▶ _Source material_
*** Begin section ***
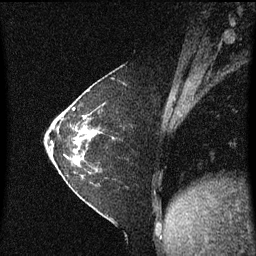
Breast MRI (dynamic contrast-enhanced), one sagittal slice. Position 20 of 60 along the scan axis. Dynamic contrast-enhanced series, image 2 of 3 at this slice position (ordered by acquisition). 1.5 T. TE 4.2 ms, TR 8.4 ms. 256 × 256 image matrix, field of view 200 × 200 mm. Female patient, age 36 years. Case-level facts recorded for this patient, not image findings: setting: breast cancer imaged before/during neoadjuvant chemotherapy; receptor status: HR-positive, HER2-negative.
Outlined on this slice (semi-automatically segmented with operator editing):
- analysis volume of interest (the breast-tissue region the enhancement analysis was run in; not a lesion): bounding box [x1, y1, x2, y2] px = [66, 102, 123, 179]
- tumour enhancement mask (voxels above the 70 % enhancement threshold inside the analysis volume of interest): [78, 130, 91, 141]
*** End section ***
▶ _Work instruction_
Could you return all lines from the data above that contain the string "analysis"?

▶ _Response to the exercise_
- analysis volume of interest (the breast-tissue region the enhancement analysis was run in; not a lesion): bounding box [x1, y1, x2, y2] px = [66, 102, 123, 179]
- tumour enhancement mask (voxels above the 70 % enhancement threshold inside the analysis volume of interest): [78, 130, 91, 141]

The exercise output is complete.